Data shown:

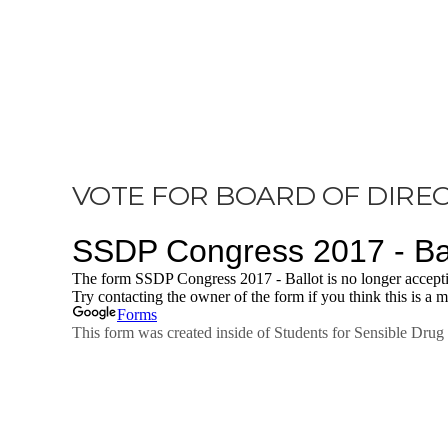
VOTE FOR BOARD OF DIRE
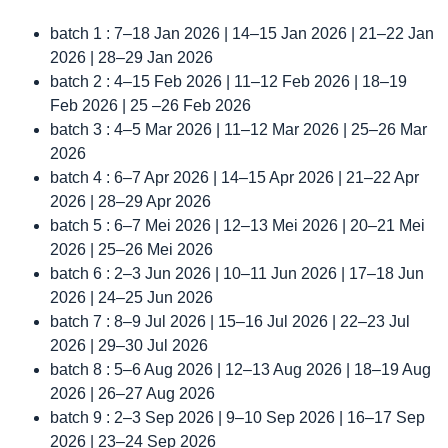
batch 1 : 7–18 Jan 2026 | 14–15 Jan 2026 | 21–22 Jan
2026 | 28–29 Jan 2026
batch 2 : 4–15 Feb 2026 | 11–12 Feb 2026 | 18–19
Feb 2026 | 25 –26 Feb 2026
batch 3 : 4–5 Mar 2026 | 11–12 Mar 2026 | 25–26 Mar
2026
batch 4 : 6–7 Apr 2026 | 14–15 Apr 2026 | 21–22 Apr
2026 | 28–29 Apr 2026
batch 5 : 6–7 Mei 2026 | 12–13 Mei 2026 | 20–21 Mei
2026 | 25–26 Mei 2026
batch 6 : 2–3 Jun 2026 | 10–11 Jun 2026 | 17–18 Jun
2026 | 24–25 Jun 2026
batch 7 : 8–9 Jul 2026 | 15–16 Jul 2026 | 22–23 Jul
2026 | 29–30 Jul 2026
batch 8 : 5–6 Aug 2026 | 12–13 Aug 2026 | 18–19 Aug
2026 | 26–27 Aug 2026
batch 9 : 2–3 Sep 2026 | 9–10 Sep 2026 | 16–17 Sep
2026 | 23–24 Sep 2026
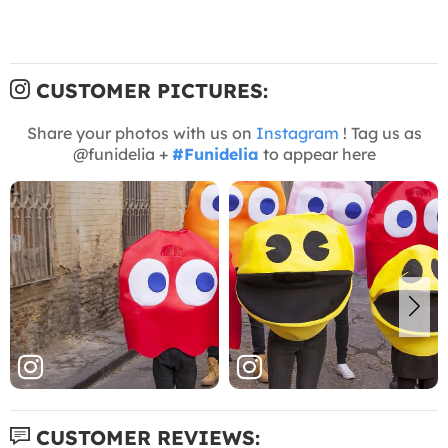
CUSTOMER PICTURES:
Share your photos with us on
Instagram
! Tag us as
@funidelia +
#Funidelia
to appear here
CUSTOMER REVIEWS:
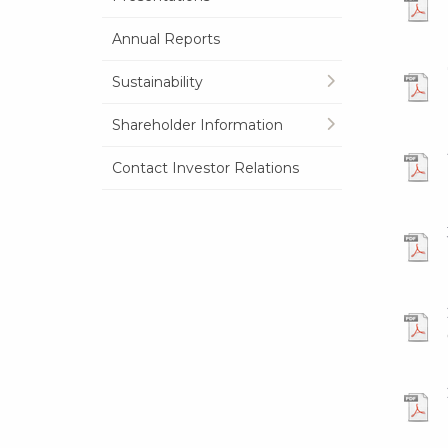
Annual Reports
Sustainability
Shareholder Information
Contact Investor Relations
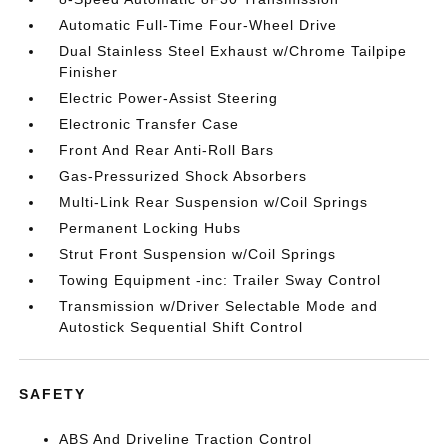
Automatic Full-Time Four-Wheel Drive
Dual Stainless Steel Exhaust w/Chrome Tailpipe
Finisher
Electric Power-Assist Steering
Electronic Transfer Case
Front And Rear Anti-Roll Bars
Gas-Pressurized Shock Absorbers
Multi-Link Rear Suspension w/Coil Springs
Permanent Locking Hubs
Strut Front Suspension w/Coil Springs
Towing Equipment -inc: Trailer Sway Control
Transmission w/Driver Selectable Mode and
Autostick Sequential Shift Control
SAFETY
ABS And Driveline Traction Control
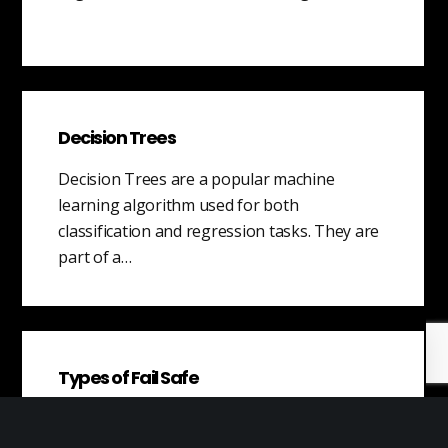
Decision Trees
Decision Trees are a popular machine
learning algorithm used for both
classification and regression tasks. They are
part of a…
Types of Fail Safe
A fail-safe is a mechanism or system that is
designed to prevent harm or damage in the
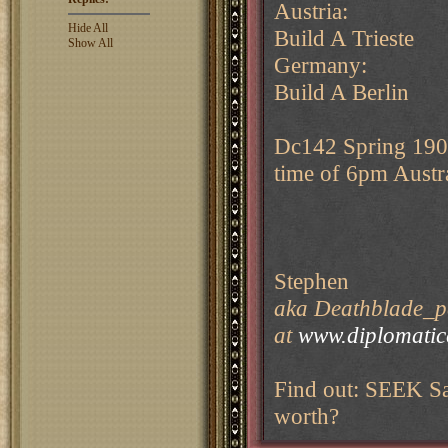
Austria:
Hide All
Build A Trieste
Show All
Germany:
Build A Berlin
Dc142 Spring 1907
time of 6pm Austr
Stephen
aka Deathblade_pe
at
www.diplomati
Find out: SEEK Sa
worth?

Exercise details:
Render the lines of the data as a JSON list of strings, starting at the line containing "Annual Reports" and ending at the line containing "ABS And Driveline Traction Control", with one string per line and no blank lines. Leave the pictures out.

Output of the exercise:
[
  "Annual Reports",
  "Sustainability",
  "Shareholder Information",
  "Contact Investor Relations",
  "Automatic Full-Time Four-Wheel Drive",
  "Dual Stainless Steel Exhaust w/Chrome Tailpipe",
  "Finisher",
  "Electric Power-Assist Steering",
  "Electronic Transfer Case",
  "Front And Rear Anti-Roll Bars",
  "Gas-Pressurized Shock Absorbers",
  "Multi-Link Rear Suspension w/Coil Springs",
  "Permanent Locking Hubs",
  "Strut Front Suspension w/Coil Springs",
  "Towing Equipment -inc: Trailer Sway Control",
  "Transmission w/Driver Selectable Mode and",
  "Autostick Sequential Shift Control",
  "SAFETY",
  "ABS And Driveline Traction Control"
]